▶ **Material to process**
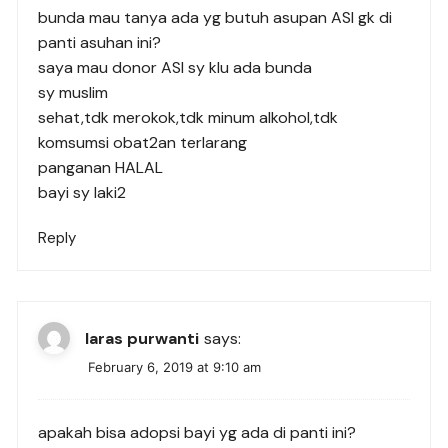
bunda mau tanya ada yg butuh asupan ASI gk di
panti asuhan ini?
saya mau donor ASI sy klu ada bunda
sy muslim
sehat,tdk merokok,tdk minum alkohol,tdk
komsumsi obat2an terlarang
panganan HALAL
bayi sy laki2
Reply
laras purwanti
says:
February 6, 2019 at 9:10 am
apakah bisa adopsi bayi yg ada di panti ini?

▶ **What to do**
Copy the text of every entry above word for word and line for line, leaving out the pictures.

▶ **Result of this exercise**
bunda mau tanya ada yg butuh asupan ASI gk di
panti asuhan ini?
saya mau donor ASI sy klu ada bunda
sy muslim
sehat,tdk merokok,tdk minum alkohol,tdk
komsumsi obat2an terlarang
panganan HALAL
bayi sy laki2
Reply
laras purwanti
says:
February 6, 2019 at 9:10 am
apakah bisa adopsi bayi yg ada di panti ini?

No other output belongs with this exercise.